* _WORK REQUEST_
Repeat the stretch of entries below from the line with "GUAL-NH-IMPS 14R1" through the line with "when used as". Include both ends and add nothing.

══ INFORMATION GIVEN ══

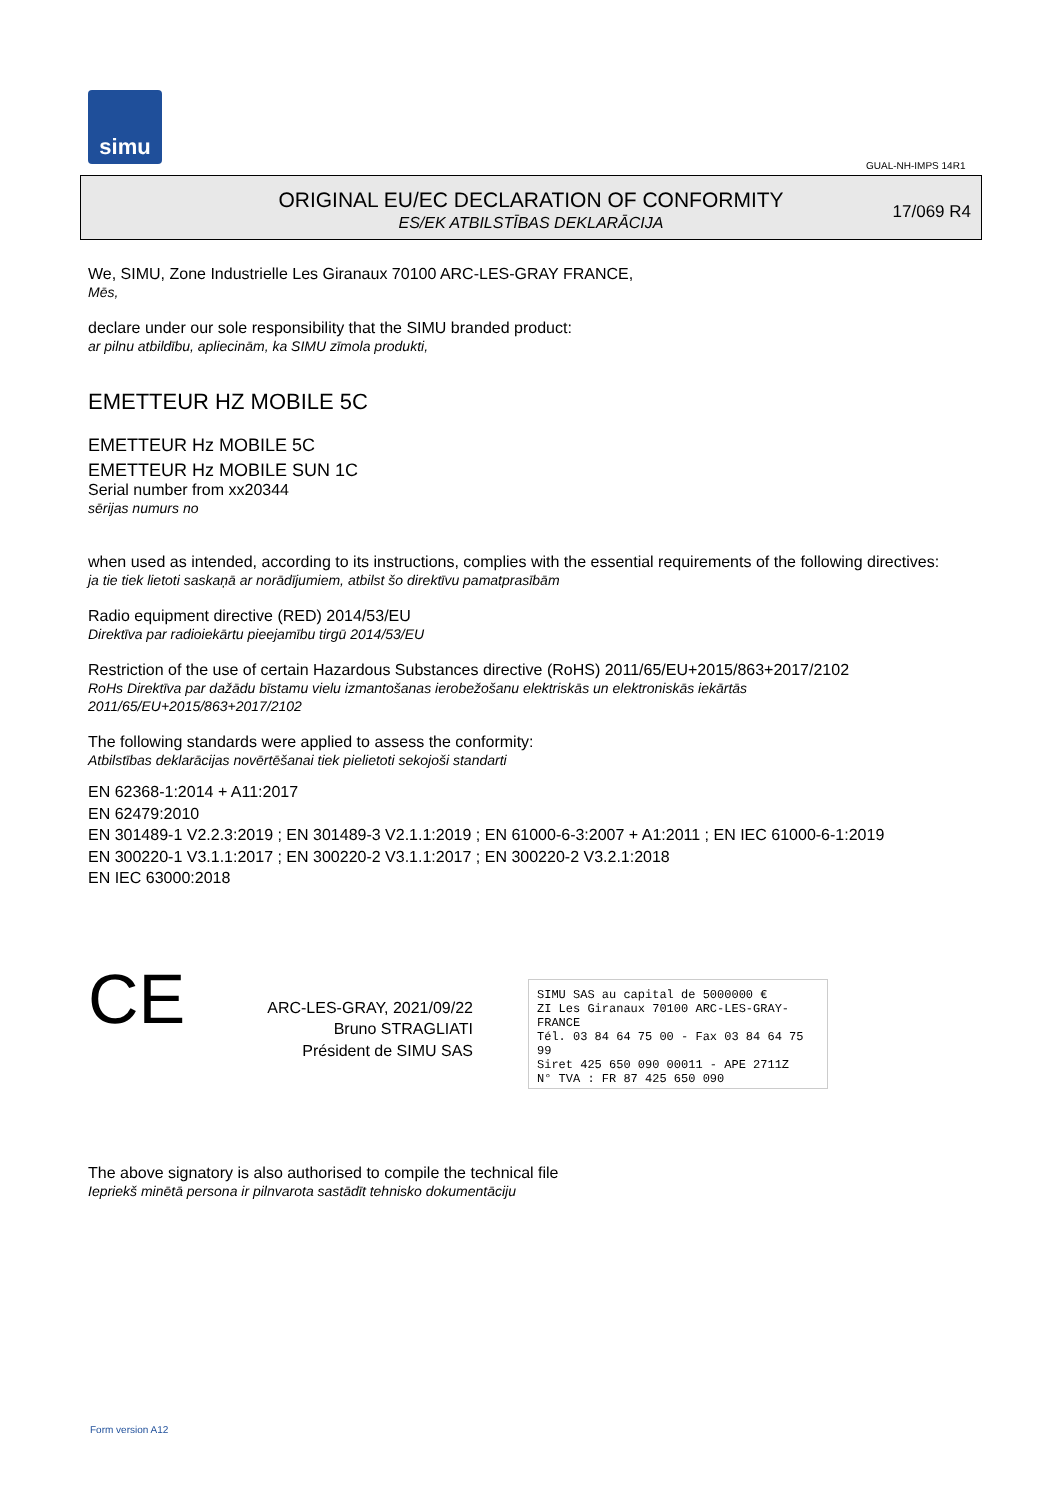simu
GUAL-NH-IMPS 14R1
ORIGINAL EU/EC DECLARATION OF CONFORMITY
ES/EK ATBILSTĪBAS DEKLARĀCIJA
17/069 R4
We, SIMU, Zone Industrielle Les Giranaux 70100 ARC-LES-GRAY FRANCE,
Mēs,
declare under our sole responsibility that the SIMU branded product:
ar pilnu atbildību, apliecinām, ka SIMU zīmola produkti,
EMETTEUR HZ MOBILE 5C
EMETTEUR Hz MOBILE 5C
EMETTEUR Hz MOBILE SUN 1C
Serial number from xx20344
sērijas numurs no
when used as intended, according to its instructions, complies with the essential requirements of the following directives:
ja tie tiek lietoti saskaņā ar norādījumiem, atbilst šo direktīvu pamatprasībām
Radio equipment directive (RED) 2014/53/EU
Direktīva par radioiekārtu pieejamību tirgū 2014/53/EU
Restriction of the use of certain Hazardous Substances directive (RoHS) 2011/65/EU+2015/863+2017/2102
RoHs Direktīva par dažādu bīstamu vielu izmantošanas ierobežošanu elektriskās un elektroniskās iekārtās
2011/65/EU+2015/863+2017/2102
The following standards were applied to assess the conformity:
Atbilstības deklarācijas novērtēšanai tiek pielietoti sekojoši standarti
EN 62368-1:2014 + A11:2017
EN 62479:2010
EN 301489-1 V2.2.3:2019 ; EN 301489-3 V2.1.1:2019 ; EN 61000-6-3:2007 + A1:2011 ; EN IEC 61000-6-1:2019
EN 300220-1 V3.1.1:2017 ; EN 300220-2 V3.1.1:2017 ; EN 300220-2 V3.2.1:2018
EN IEC 63000:2018
CE
ARC-LES-GRAY, 2021/09/22
Bruno STRAGLIATI
Président de SIMU SAS
SIMU SAS au capital de 5000000 €
ZI Les Giranaux 70100 ARC-LES-GRAY-FRANCE
Tél. 03 84 64 75 00 - Fax 03 84 64 75 99
Siret 425 650 090 00011 - APE 2711Z
N° TVA : FR 87 425 650 090
The above signatory is also authorised to compile the technical file
Iepriekš minētā persona ir pilnvarota sastādīt tehnisko dokumentāciju
Form version A12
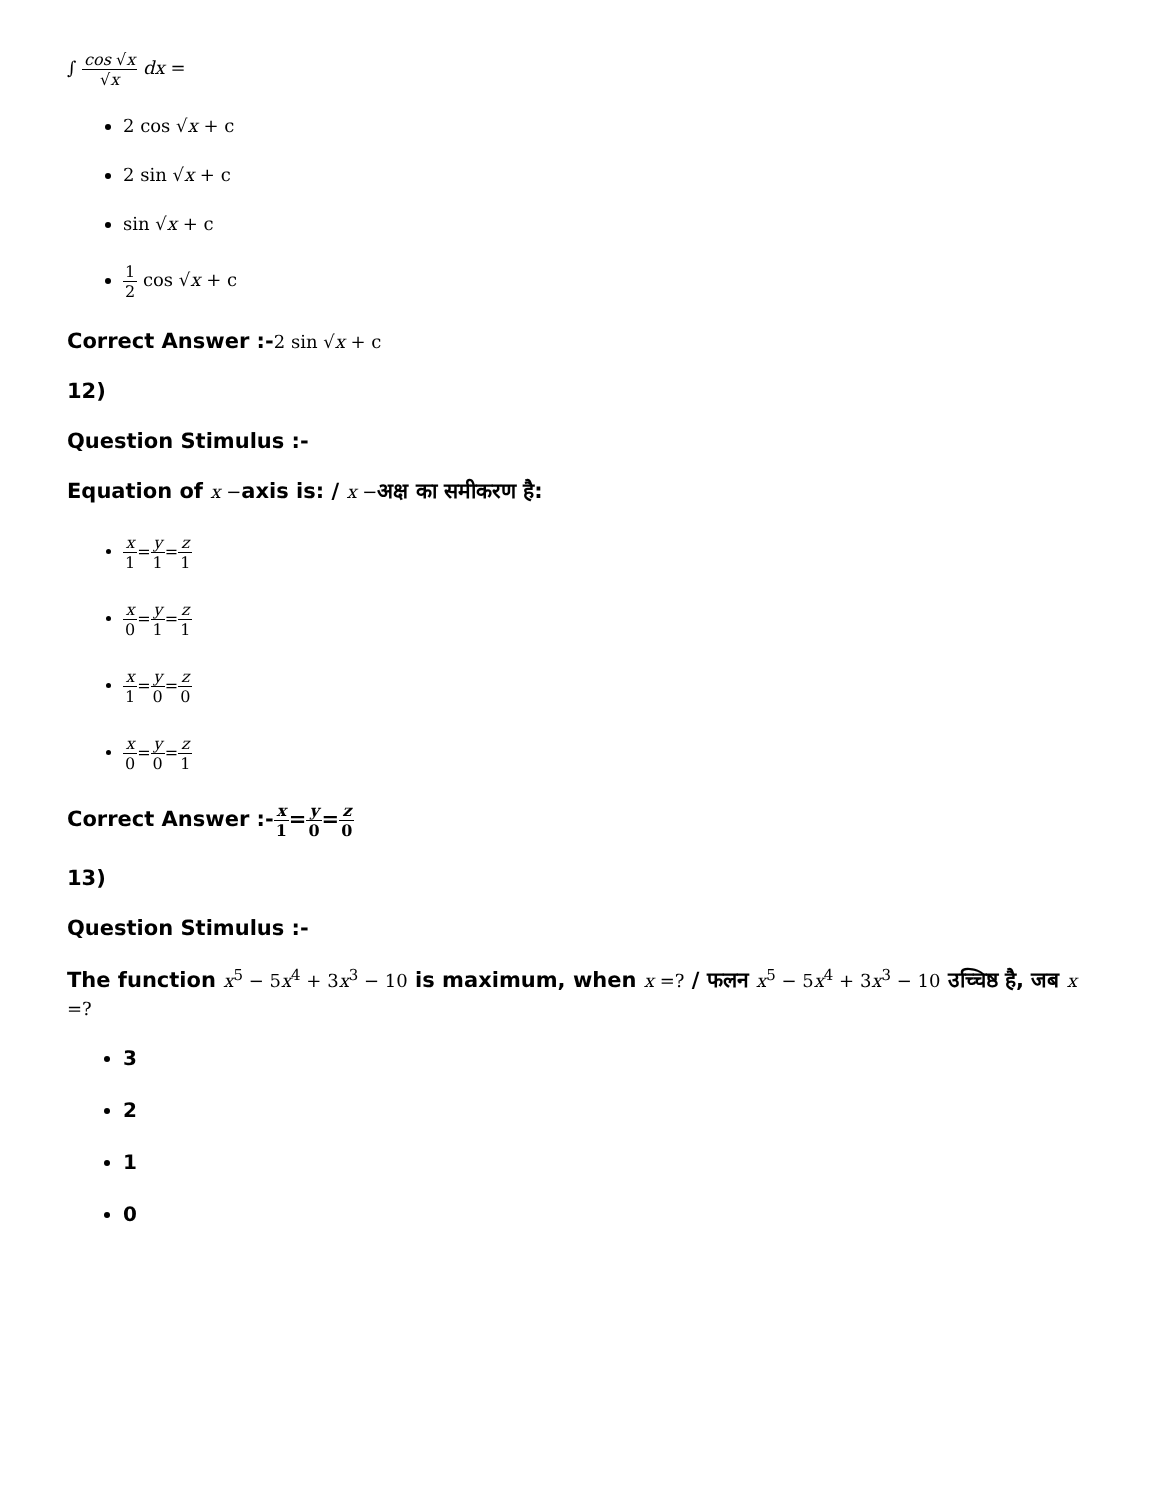∫ cos √x √x dx =
2 cos √x + c
2 sin √x + c
sin √x + c
1 2 cos √x + c
Correct Answer :-2 sin √x + c
12)
Question Stimulus :-
Equation of x −axis is: / x −अक्ष का समीकरण है:
x 1=y 1=z 1
x 0=y 1=z 1
x 1=y 0=z 0
x 0=y 0=z 1
Correct Answer :-x 1=y 0=z 0
13)
Question Stimulus :-
The function x<sup>5</sup> − 5x<sup>4</sup> + 3x<sup>3</sup> − 10 is maximum, when x =? / फलन x<sup>5</sup> − 5x<sup>4</sup> + 3x<sup>3</sup> − 10 उच्चिष्ठ है, जब x =?
3
2
1
0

═══

* _ANSWER SPACE_
GUAL-NH-IMPS 14R1
ORIGINAL EU/EC DECLARATION OF CONFORMITY
ES/EK ATBILSTĪBAS DEKLARĀCIJA
17/069 R4
We, SIMU, Zone Industrielle Les Giranaux 70100 ARC-LES-GRAY FRANCE,
Mēs,
declare under our sole responsibility that the SIMU branded product:
ar pilnu atbildību, apliecinām, ka SIMU zīmola produkti,
EMETTEUR HZ MOBILE 5C
EMETTEUR Hz MOBILE 5C
EMETTEUR Hz MOBILE SUN 1C
Serial number from xx20344
sērijas numurs no
when used as intended, according to its instructions, complies with the essential requirements of the following directives:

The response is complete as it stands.